On 22.02.2010 22:41, Janis Johnson wrote:
On Mon, 2010-02-22 at 13:11 -0800, Andrew Pinski wrote:
On Mon, Feb 22, 2010 at 1:06 PM, Janis Johnson<janis...@us.ibm.com> wrote:
If you can reproduce the problem with a small, self-contained test then
please file a bug report. It might be possible to issue a warning or
to detect that the loop should not be vectorized. If not, maybe the
compiler should disable vectorization for -fno-strict-aliasing.
It is not an aliasing issue but an alignment issue. Anyways this is
most likely the same as
http://gcc.gnu.org/bugzilla/show_bug.cgi?id=43009 .
Yes, that's the problem I had in mind but I was thinking about an
explicit cast to a pointer to more-aligned data in the function that has
the vector loop. There's no way to warn about the undefined behavior
when the cast is in a different source file.
It's interesting that two reports of failure due to this same undefined
behavior come so close together.
I wonder if it might be feasible to have a flag which inserts code to
check for alignment assumptions and complain if they're not met, to
check for things like this.
(And then possibly to insert similar code for other assumptions gcc
makes that are fairly easy to check at runtime.)

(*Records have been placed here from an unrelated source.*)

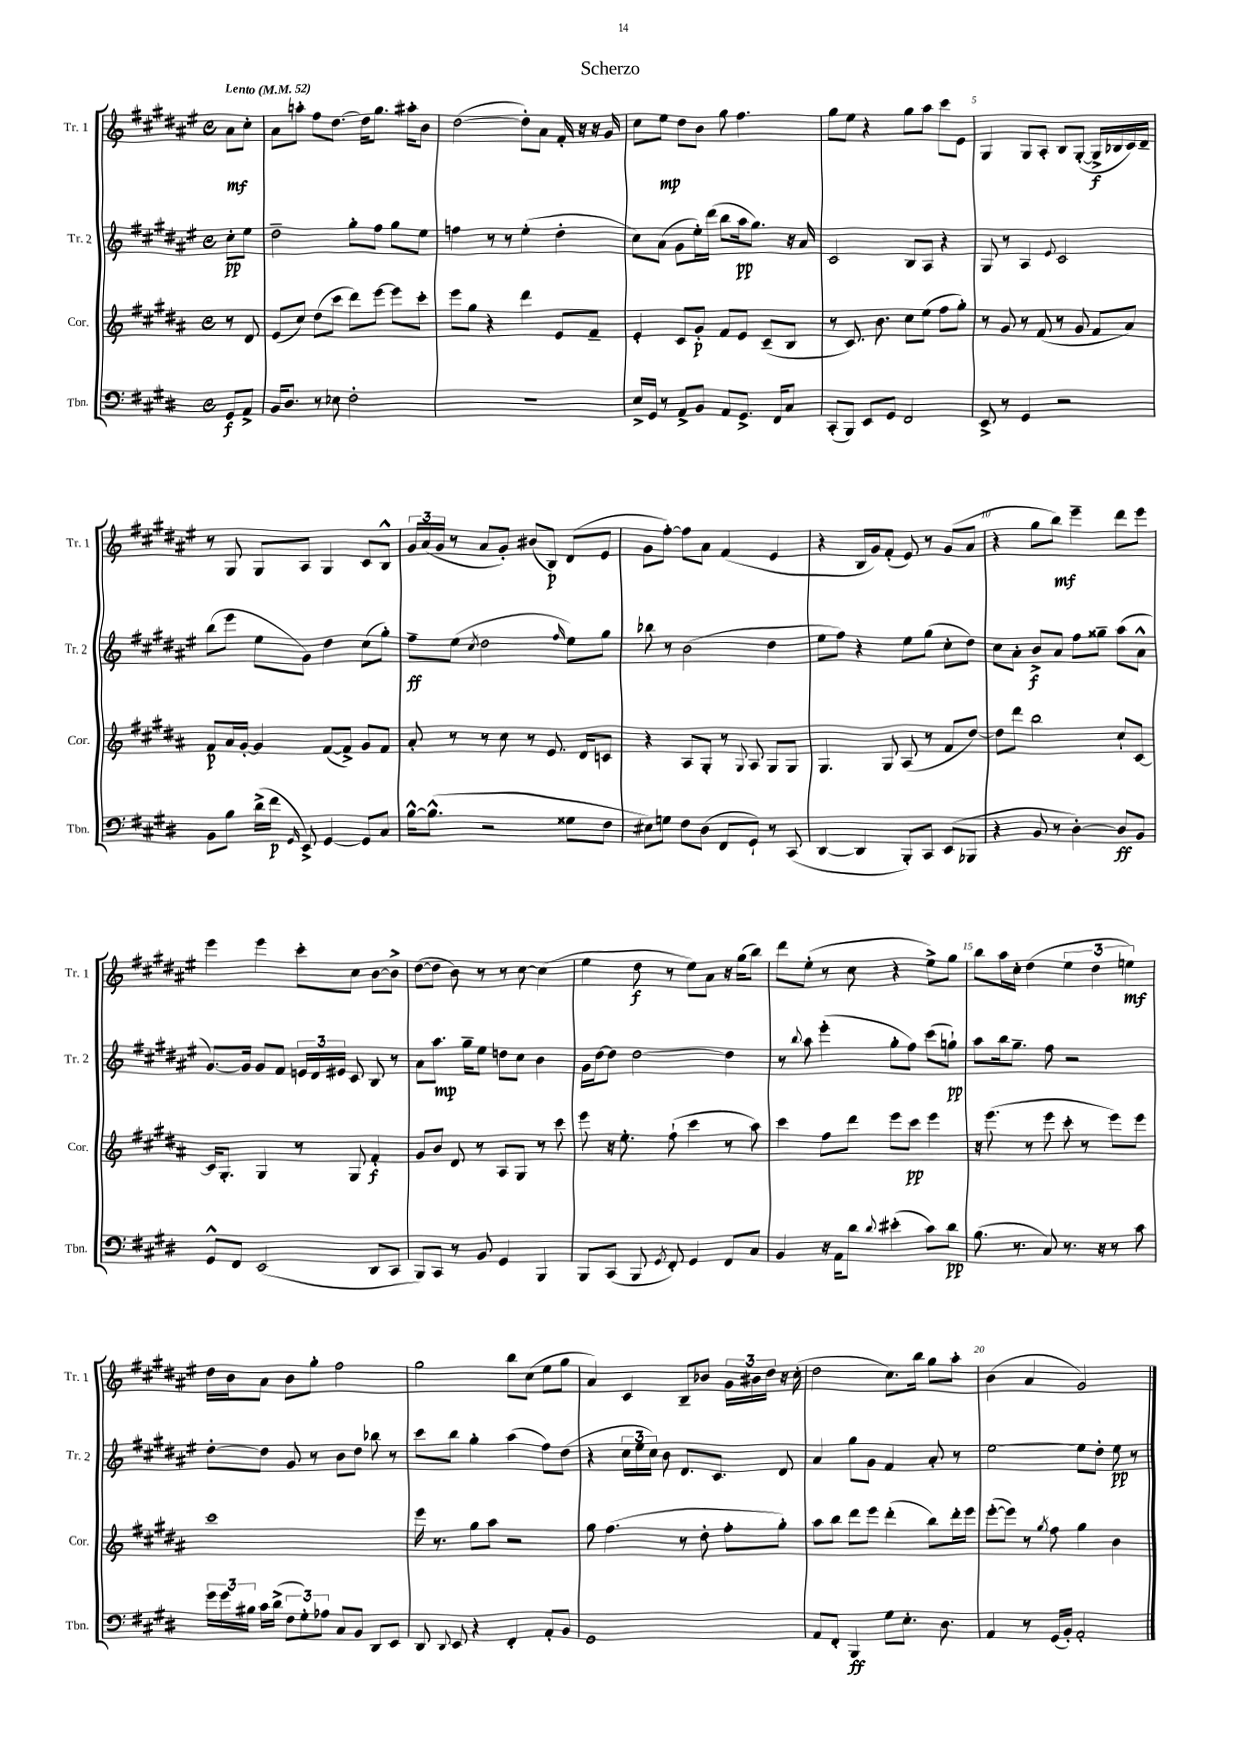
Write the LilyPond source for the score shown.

\header { title = "Scherzo" }
<<
\new StaffGroup <<
\new Staff = "s0" \with { instrumentName = "Tr. 1" shortInstrumentName = "Tr. 1" } {
    \clef treble \key fis \major \defaultTimeSignature \time 4/4 \partial 4 \tempo "Lento" 4 = 52
    \autoBeamOff ais'8[\mf cis''8]-. |
    ais'8[ a''8]-. fis''8[ dis''8.]~ dis''16[ gis''8.] ais''16[-. b'8] |
    dis''2~( dis''8[-.) ais'8] fis'16-. r16 r16 gis'16 |
    cis''8[ eis''8]\mp dis''8[ b'8] gis''8 fis''4. |
    gis''8[ eis''8] r4 gis''8[ ais''8] cis'''8[ eis'8] |
    gis4 gis8[ ais8]-. b8[ gis8]~-.( gis16[->\f bes16 cis'16) dis'16]-- |
    r8 gis8 gis8[ ais8] gis4 cis'8[ b8]-^ |
    \tuplet 3/2 { gis'16[ ais'16( gis'16] } r8 ais'8[ gis'8]-.) bis'8[( b8]\p) dis'8[( eis'8] |
    gis'8[ fis''8]~-.) fis''8[ ais'8] fis'4( eis'4 |
    r4 b16[ gis'16) fis'8]-.( eis'8) r8 gis'8[( ais'8] |
    r4 gis''8[ b''8]\mf) eis'''4-- dis'''8[ eis'''8] |
    eis'''4 eis'''4 cis'''8[-. cis''8] b'8[~ b'8]-> |
    dis''8[~( dis''8] b'8) r8 r8 cis''8~ cis''4( |
    eis''4 dis''8\f r8 eis''8[) ais'8] r16 gis''16[( b''8]) |
    dis'''8[ eis''8]-.( r8 cis''8 r4 eis''8[->) gis''8] |
    b''8[ ais''16 cis''16]-. dis''4( \tuplet 3/2 { eis''4 dis''4 e''4\mf) } |
    dis''16[ b'16 ais'8] b'8[ gis''8]-. fis''2 |
    gis''2 b''8[ cis''8]( eis''8[ gis''8] |
    ais'4) cis'4 b8[-- bes'8] \tuplet 3/2 { gis'16[ bis'16 dis''16] } r16 cis''16-.( |
    dis''2 cis''8.[) b''16] gis''8[ ais''8]-. |
    b'4( ais'4 gis'2) \bar "|." |
}
\new Staff = "s1" \with { instrumentName = "Tr. 2" shortInstrumentName = "Tr. 2" } {
    \clef treble \key fis \major \defaultTimeSignature \time 4/4 \partial 4
    \autoBeamOff cis''8[-.\pp eis''8] |
    dis''2-- gis''8[-. fis''8] gis''8[ eis''8] |
    f''4 r8 r8 eis''4-.( dis''4-. |
    cis''8[) ais'8]( gis'8[ eis''16-.) dis'''16]( b''8[ ais''16\pp gis''8.]) r16 ais'16 |
    cis'2 b8[ ais8] r4 |
    gis8 r8 ais4 \appoggiatura { eis'8 } cis'2 |
    b''8[( eis'''8] eis''8[ gis'8]) dis''4 cis''8[( gis''8]-.) |
    fis''8[--\ff eis''8]( \acciaccatura { cis''8 } dis''2 \grace { fis''16 } eis''8[) gis''8] |
    bes''8 r8 b'2( dis''4 |
    eis''8[ fis''8]) r4 eis''8[ gis''8]( cis''8[-. dis''8]) |
    cis''8[ ais'8]-. b'8[->\f ais'8] fis''8[ gisis''8]-- ais''8[( ais'8]-^ |
    gis'8.[~) gis'16] gis'8[ fis'8] \tuplet 3/2 { e'16[ dis'16 eis'16] } cis'8 b8 r8 |
    ais'8[ ais''8.]\mp gis''16[-- eis''8] d''8[ cis''8] b'4 |
    gis'16[ dis''16~ dis''8] dis''2~ dis''4 |
    r8 \appoggiatura { b''8 } ais''8 eis'''4-.( gis''8[-. fis''8]) cis'''8[( g''8]-!\pp) |
    ais''8[ b''16 gis''8.]-- fis''8 r2 |
    dis''8[~-. dis''8] gis'8 r8 b'8[ dis''8] bes''8 r8 |
    cis'''8[ b''8] gis''4-. ais''4( fis''8[) dis''8]( |
    r4 \tuplet 3/2 { cis''16[ eis''16 cis''16]) } b'8 dis'8.[ cis'8.] dis'8 |
    ais'4 gis''8[ gis'8] fis'4 ais'8-. r8 |
    eis''2~ eis''8[ dis''8]-. eis''8\pp r8 \bar "|." |
}
\new Staff = "s2" \with { instrumentName = "Cor." shortInstrumentName = "Cor." } {
    \clef treble \key b \major \defaultTimeSignature \time 4/4 \partial 4
    \autoBeamOff r8 dis'8 |
    e'8[( cis''8]) dis''8[( cis'''8] dis'''8[) e'''8]~ e'''8[ cis'''8]-. |
    e'''8[ gis''8] r4 dis'''4 e'8[ fis'8]-- |
    e'4-. cis'8[ gis'8]-.\p fis'8[ e'8] cis'8[--( b8] |
    r8 cis'8.) b'8. cis''8[ e''8]( fis''8[ gis''8]-.) |
    r8 gis'8 r8 fis'8( r8 gis'8 fis'8[ ais'8]) |
    fis'8[\p ais'16 gis'16]~-. gis'4 fis'8[~( fis'8]->) gis'8[ fis'8] |
    ais'8-. r8 r8 cis''8 r8 e'8. dis'16[ c'8] |
    r4 ais8[ gis8]-. r8 \appoggiatura { gis8 } ais8 gis8[ gis8] |
    gis4. gis8 ais8( r8 fis'8[ dis''8]~) |
    dis''8[ dis'''8] b''2 cis''8[-! cis'8]~ |
    cis'16[ gis8.]-. gis4 r8 gis8 fis'4-.\f |
    gis'8[ b'8] dis'8 r8 ais8[ gis8] r8 cis'''8 |
    e'''8 r16 e''8.-. fis''8-!( cis'''4 r8 ais''8) |
    cis'''4 fis''8[ dis'''8] e'''8[ cis'''8]\pp e'''4 |
    r16 e'''8.( r8 e'''8 cis'''8-. r8 e'''8[) e'''8] |
    cis'''1 |
    e'''16 r8. gis''8[ ais''8] r2 |
    gis''8 fis''4.( r8 dis''8-. fis''8[-. gis''8]-.) |
    ais''8[ b''8] dis'''8[ e'''8] dis'''4-.( b''8[) dis'''16-. e'''16] |
    e'''8[~-.( e'''8]) r8 \acciaccatura { gis''8 } fis''8 gis''4 b'4 \bar "|." |
}
\new Staff = "s3" \with { instrumentName = "Tbn." shortInstrumentName = "Tbn." } {
    \clef bass \key e \major \defaultTimeSignature \time 4/4 \partial 4
    \autoBeamOff gis,8[\f a,8]-> |
    b,16[ dis8.] r8 ees8 fis2-. |
    R1 |
    e16[-> gis,16] r8 a,8[-> b,8] a,8[ gis,8.]-> fis,16[ cis8] |
    cis,8[-.( b,,8]) e,8[ gis,8] fis,2 |
    e,8-> r8 gis,4 r2 |
    b,8[ b8] dis'16[->( fis'16]\p \grace { gis,16 } e,8->) gis,4~ gis,8[ cis8] |
    b16[~-^ b8.]-^( r2 gisis8[ fis8] |
    eis8[) g8] fis8[ dis8]( fis,8[ gis,8]-!) r8 cis,8( |
    dis,4~ dis,4 b,,8[-.) cis,8] e,8[( bes,,8] |
    r4 b,8 r8 dis4~-.) dis8[\ff b,8] |
    gis,8[-^ fis,8] e,2( dis,8[ cis,8] |
    b,,8[) cis,8] r8 b,8 gis,4 b,,4 |
    b,,8[ cis,8]( b,,8 \acciaccatura { gis,8 } fis,8-.) gis,4 fis,8[ cis8] |
    b,4 r16 a,16[ dis'8] \appoggiatura { dis'8 } eis'4-.( cis'8[) dis'8]\pp |
    b8.( r8. cis8) r8. r16 r8 cis'8 |
    \tuplet 3/2 { gis'16[ gis'16 bis16] } cis'16[ dis'16]->( \tuplet 3/2 { fis8[ gis8-.) aes8] } cis8[ b,8] dis,8[ e,8] |
    dis,8 \appoggiatura { dis,8 } e,8 r4 fis,4-. a,8[-. b,8] |
    gis,1 |
    a,8[ fis,8]-. b,,4\ff gis8[ e8.]-. dis8. |
    a,4 r8 gis,16[( b,16]-.) a,2-. \bar "|." |
}
>>
>>
\layout { \context { \Score \override BarNumber.break-visibility = ##(#f #t #t) barNumberVisibility = #(every-nth-bar-number-visible 5) } }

Not alternate code paths, just something like an assert that the code
behaves like gcc feels justified in assuming it should, and the
programmer didn't do anything stupid - as long as it's fairly simple to
check, such as the actual alignment of a pointer or perhaps the actual
limit of a loop or some such; and as long as the assumption actually
influences code generation decisions.